One can easily conclude the advances made in technology are so linear it must make what cam before it obsolete. If we come to this conclusion incorrectly, we end up moving backwards and forwards at the same time because we abandon the benefits of the predecessor.
For example: Analog watches require so little energy, they can be powered by the movement of the wrist itself. Cheaper versions can be powered by piezzoelectricity--that is, the current produced by just squeezing a little piece of quartz. In the move to digital, the watch must be fed from an external source in sessions of electrical downloads. At the same time, there are many things a smart watch can do that an analog watch cannot. Benefits are simply lost moving in both directions. So it is with many transitions from analog to digital if not smaller iterations of improvements.

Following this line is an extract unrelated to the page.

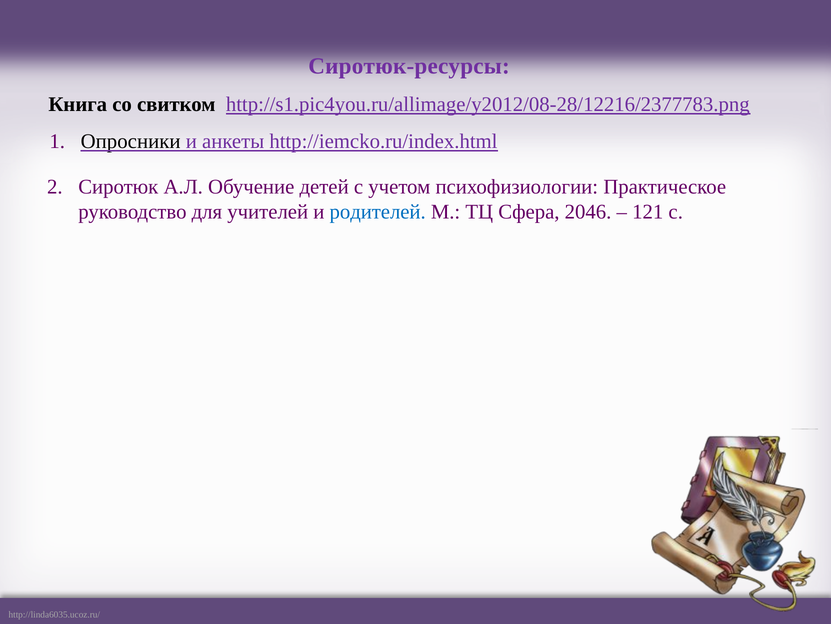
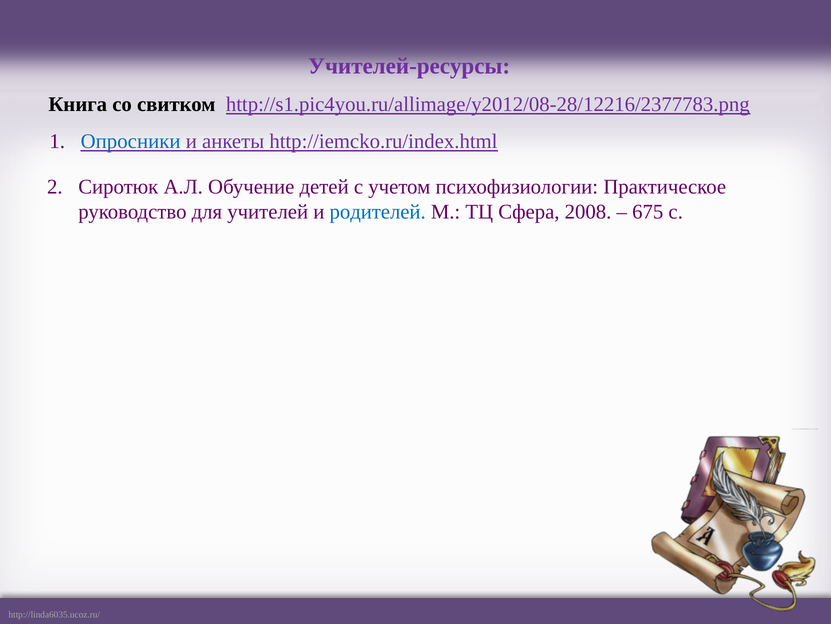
Сиротюк-ресурсы: Сиротюк-ресурсы -> Учителей-ресурсы
Опросники colour: black -> blue
2046: 2046 -> 2008
121: 121 -> 675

What is tragic is our assumption that because improvements in analog products end up being digital, that new ideas must be digital to begin with. We assume we have exhausted the potential to invent in the simple macromechanical space. But that is an idea for another article.
Having overwhelmingly embraced technology, the move to digital, the cloud, and so on, I've come exhaustingly close to the edge of the hedonic treadmill. Being a hobbyist with fine writing instruments and paper now and then, I wanted to go "backwards" in some areas in my life to rethink my complete devotion to the digital world. Below are my personal experiences.

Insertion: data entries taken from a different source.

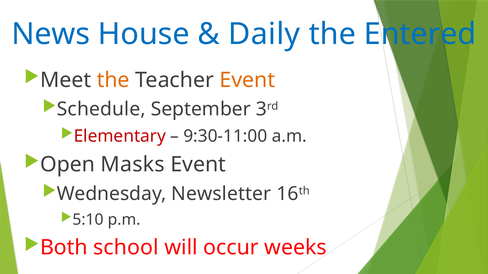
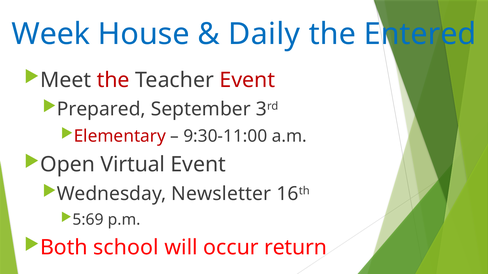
News: News -> Week
the at (113, 80) colour: orange -> red
Event at (247, 80) colour: orange -> red
Schedule: Schedule -> Prepared
Masks: Masks -> Virtual
5:10: 5:10 -> 5:69
weeks: weeks -> return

Flight information on your wrist with realtime synchronization.
I purchased a set of wrist bands in white. These are the kind that are glued together around your wrist when you attend an outdoor venue to show you haven't just walked around security and you have in fact paid your admission.
Using this, I wrote all the information I needed three times in case the band rotated, the information I needed was always in view. Whenever I needed to know the terminal, what seat I was in, when the flight boarded, took off or landed, I followed a single step algorithm to open up the data:
- Look at wrist
And to make a point, here are some of the steps I didn't need:
- Completely fail, because the battery ran out.

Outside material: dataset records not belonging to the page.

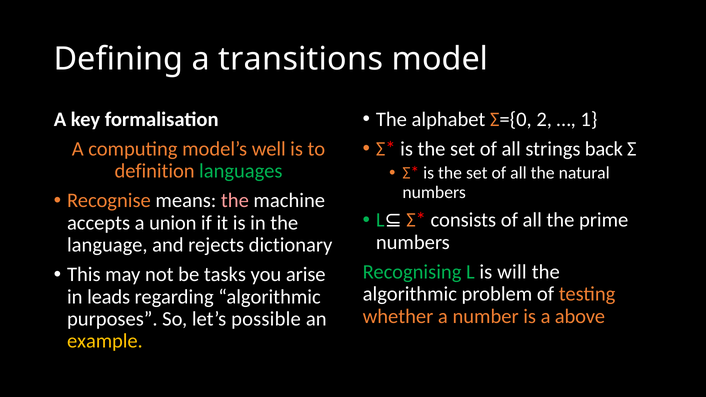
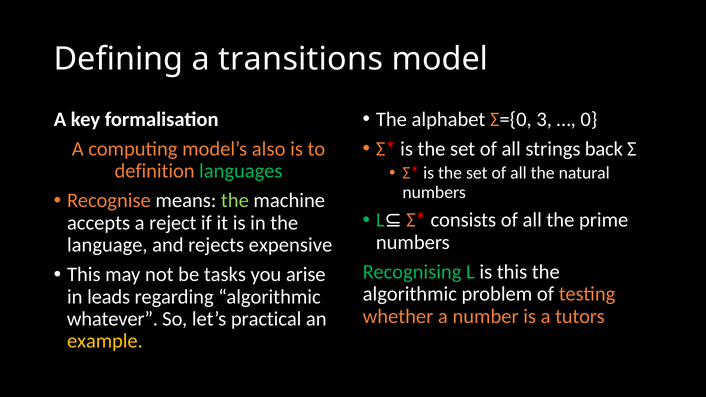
2: 2 -> 3
1: 1 -> 0
well: well -> also
the at (235, 201) colour: pink -> light green
union: union -> reject
dictionary: dictionary -> expensive
is will: will -> this
above: above -> tutors
purposes: purposes -> whatever
possible: possible -> practical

- The device decided to show me notifications instead. Poke my way back to whatever was set up to show me this info.
- The device didn't quite catch that I raised my wrist. Fiddle with it a bit to get away from the interstitial.
- Something else is open, maybe by mistake. Poke your way back.
- Remember which app I set up to store that info.
- Find the app among others.
- "No, I don't want to rate this app right now."
By carrying a pen with me, I could stop at one of the many hard-to-miss screens showing real time informationabout my flight and make any changes (real time sync!) to the band if needed.
Ultrawide, foldable, high resolution, always-on display with airplane mode.
I bought a newspaper while thinking to myself at the same time, "why am I doing this?" Yet the nostalgia of a good old fashioned physical newspaper came flooding back after reading just a few articles.
The display was foldable to match the viewing area that convenienced me at the time. I could open it so wide as to span my entire field of view or small enough to read with one hand or just put in my back pocket to free up both hands.
I could leave it on a table with the article I wanted to casually read bits and pieces of. I didn't have to wake the screen or worry about draining its battery. Whenever I passed by the table, it was ready for viewing.
Similarly, it's designed in a way to need no security features. Purchasing the device inherently and permanently authenticated it for my use. No session timeouts here. Payment options were flexible. I could purhcase single articles or opt for a subscription delivered to me daily.
This also means I can share articles with whomever I want. No limits, no need to verify their email matches the account they want to use. I can even share entire sections with multiple people around me at the same time while I read a section of my own. I did all this literally faster than a bluetooth transfer.
By the way, you can share just part of an article too, or highlight, make annotations and drawings, or leave a note next to the part you want to share.
While I was getting on the plane, I thought nothing of shoving it into thin spaces without damaging the device. I could put it in the pouch in front of me, between seats or under heavy objects. There's no glass in the display, so it's vacuously unbreakable. Speaking of airplane mode, all of the data is synced to the device, so it's in permanent airplane mode.
The device is also made from 100% recycled materials and is so friendly to the environment, the entire thing can be composted or reused for different hobby projects, even as a training pad for a new puppy.
There is no protection plan needed for the device because the replacement cost is just a few dollars. And that's for a fully upgraded version.
Ad-blocking was flawless. Many ads could be permanently disabled because they came in a glossy consolidated insert that could be swiped away easily. Others lived on full pages that never moved the reading area out of view while reading because they were placed there statically in advance.